__Short problem__.
Copy every line of the listing below verbatim, omitting the pictures.

begin Material for the task

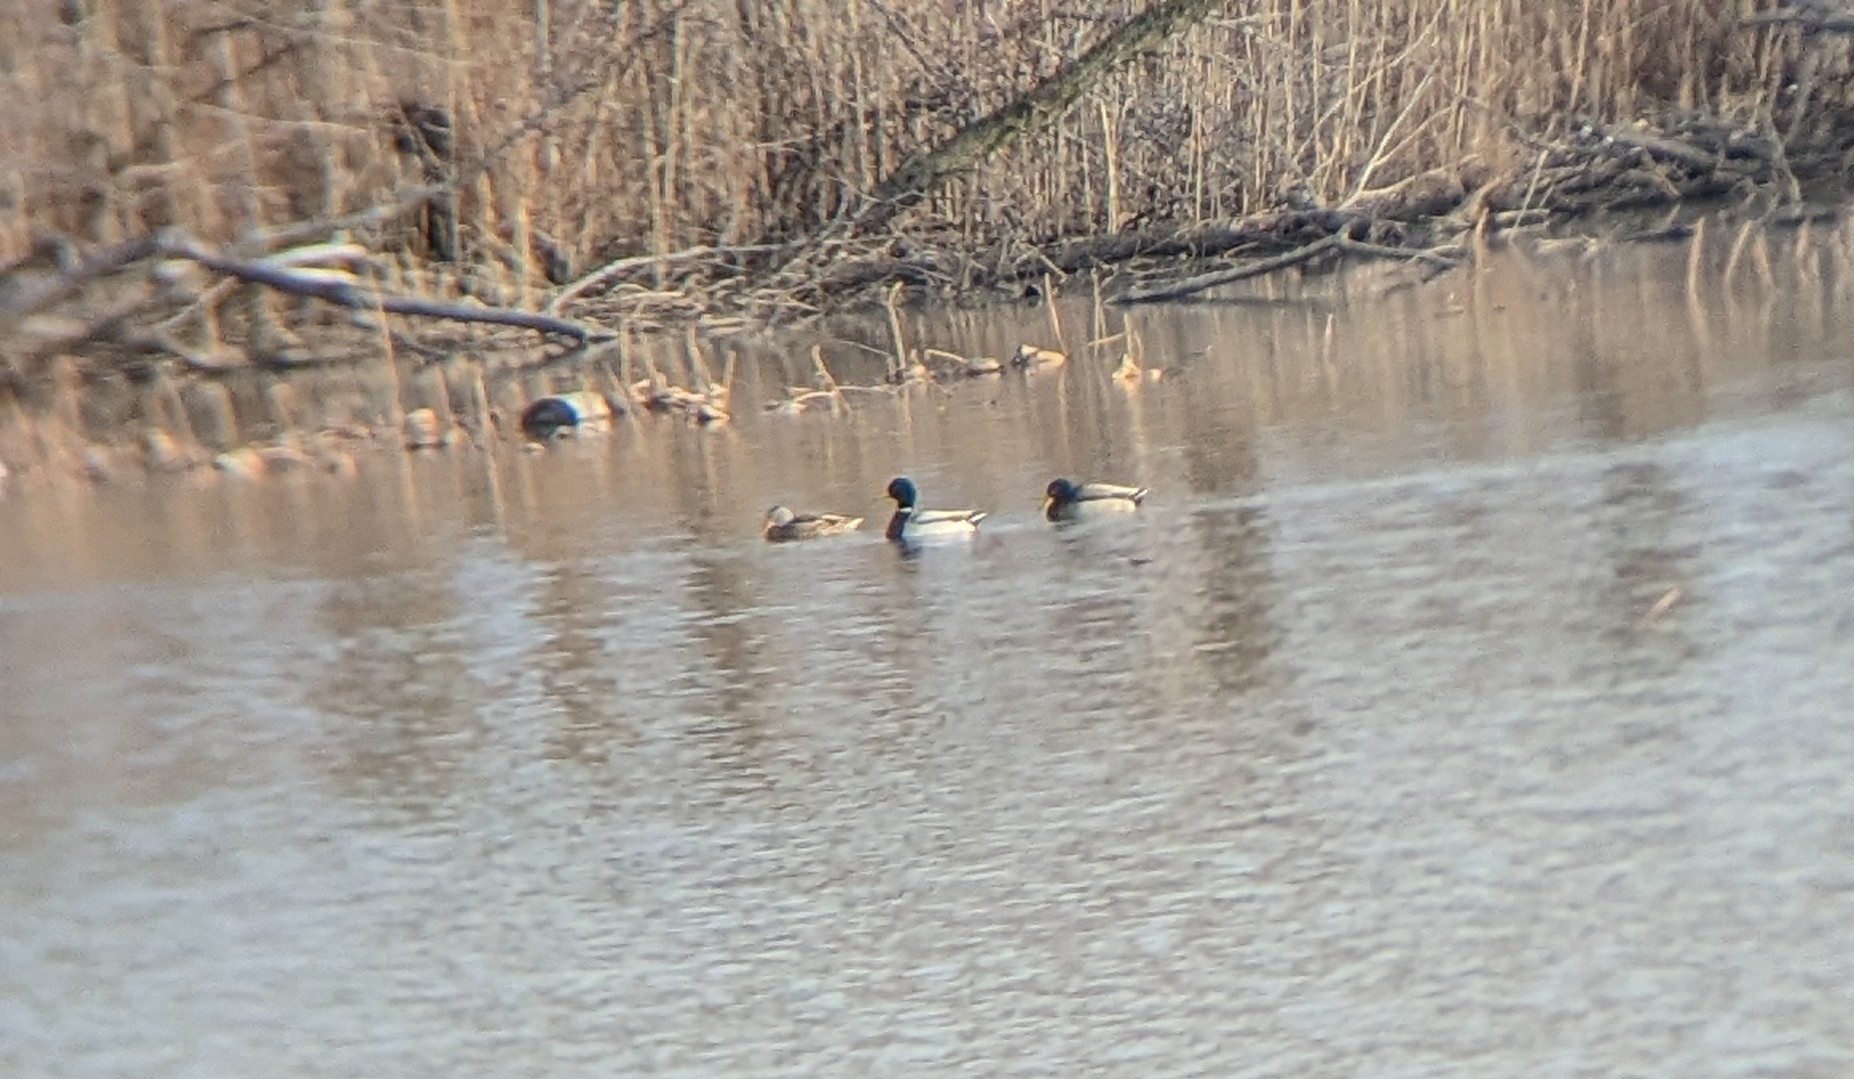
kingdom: Animalia
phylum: Chordata
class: Aves
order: Anseriformes
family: Anatidae
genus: Anas
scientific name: Anas platyrhynchos
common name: Mallard
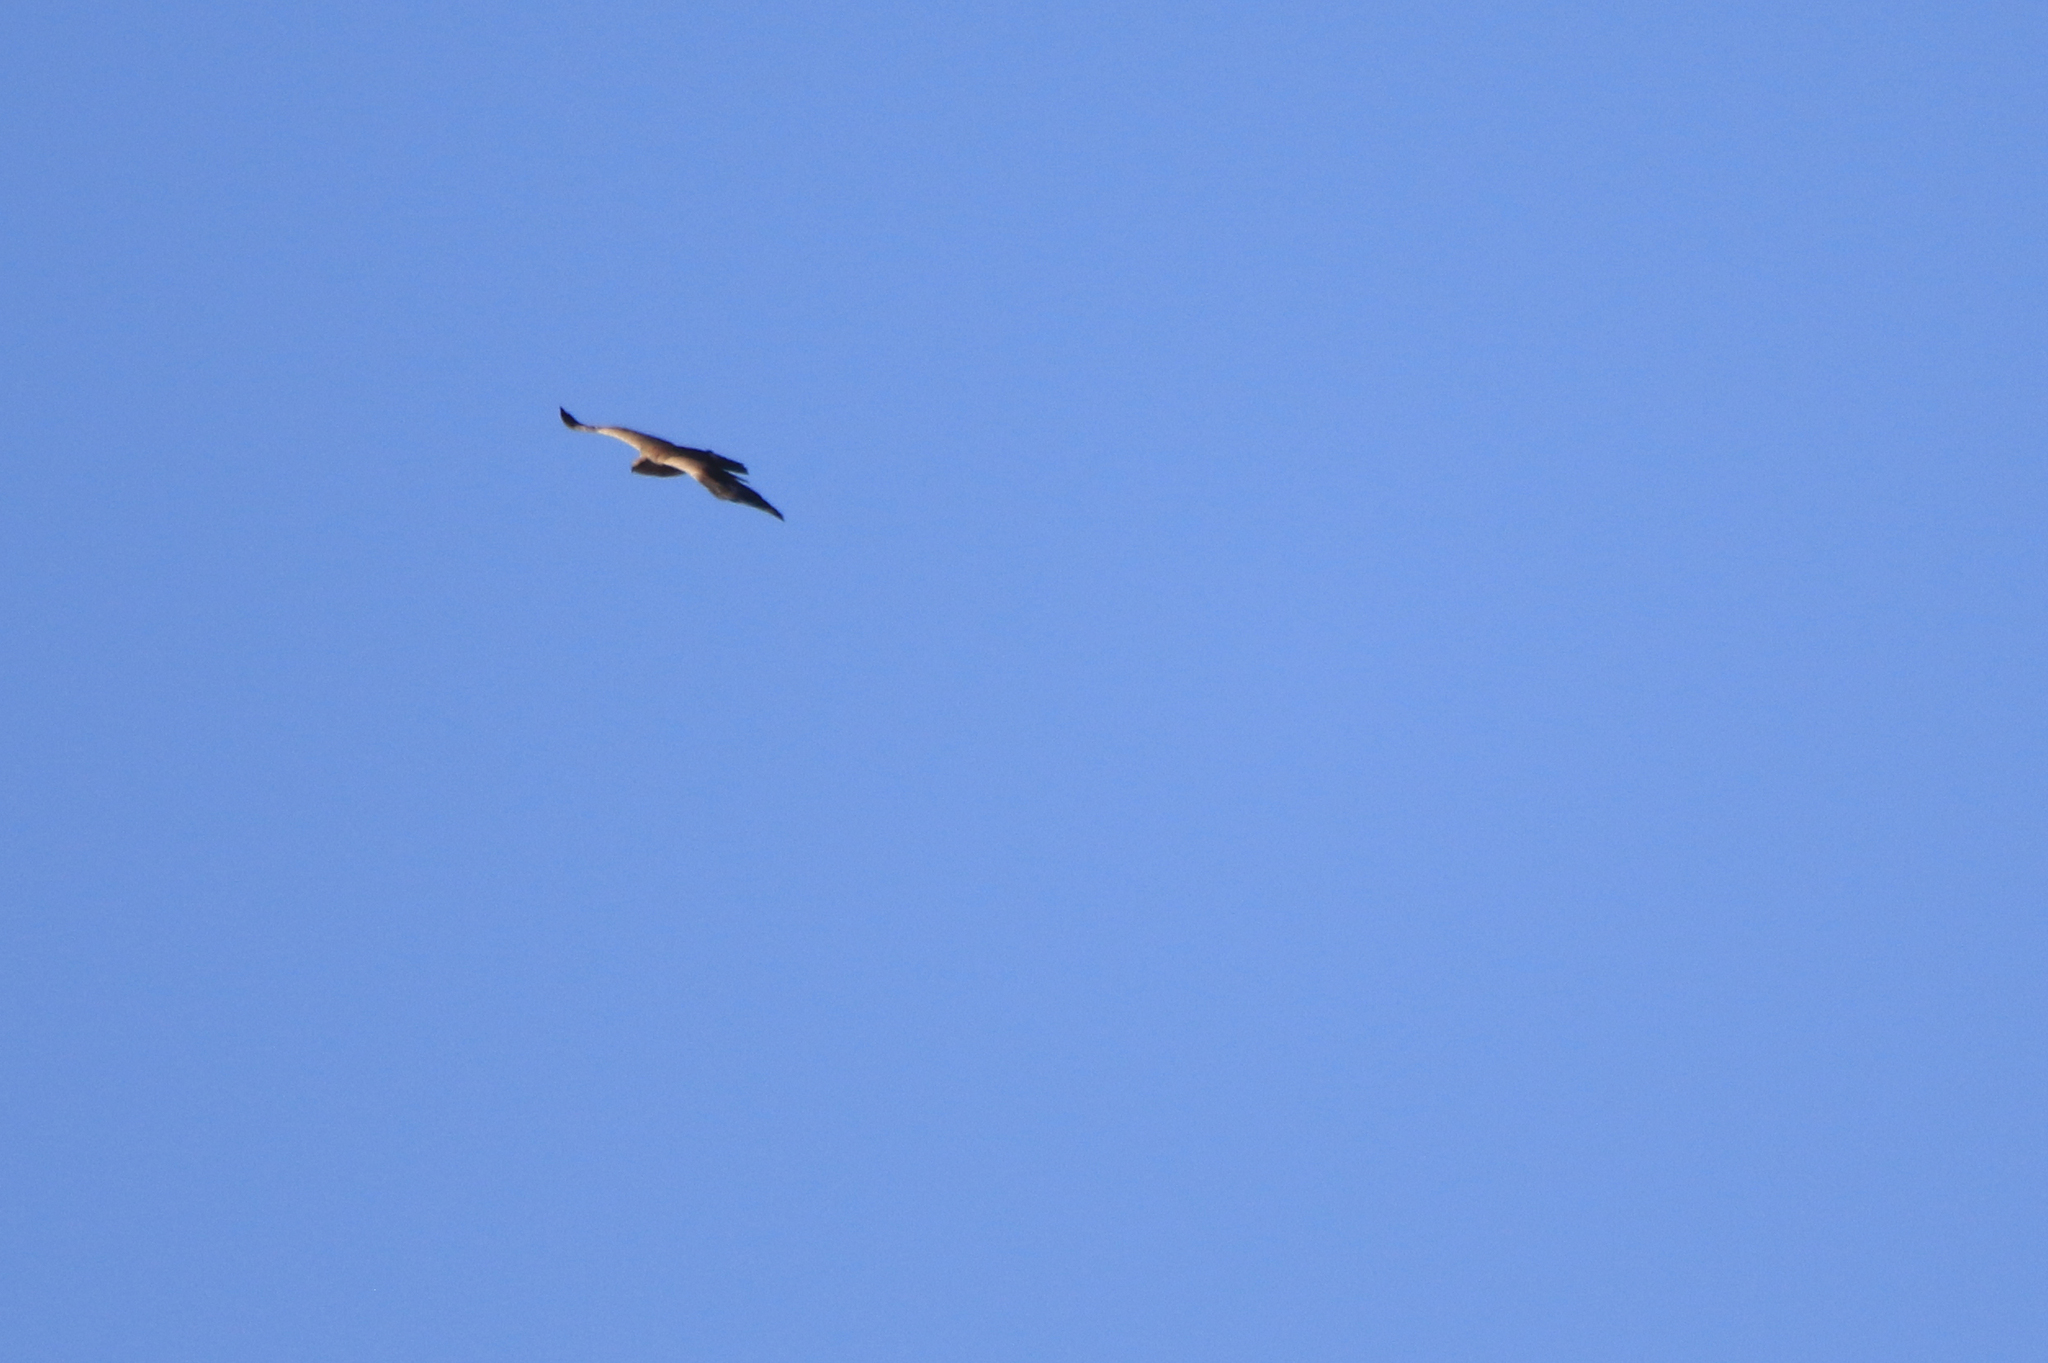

end Material for the task

__Task output__.
kingdom: Animalia
phylum: Chordata
class: Aves
order: Anseriformes
family: Anatidae
genus: Anas
scientific name: Anas platyrhynchos
common name: Mallard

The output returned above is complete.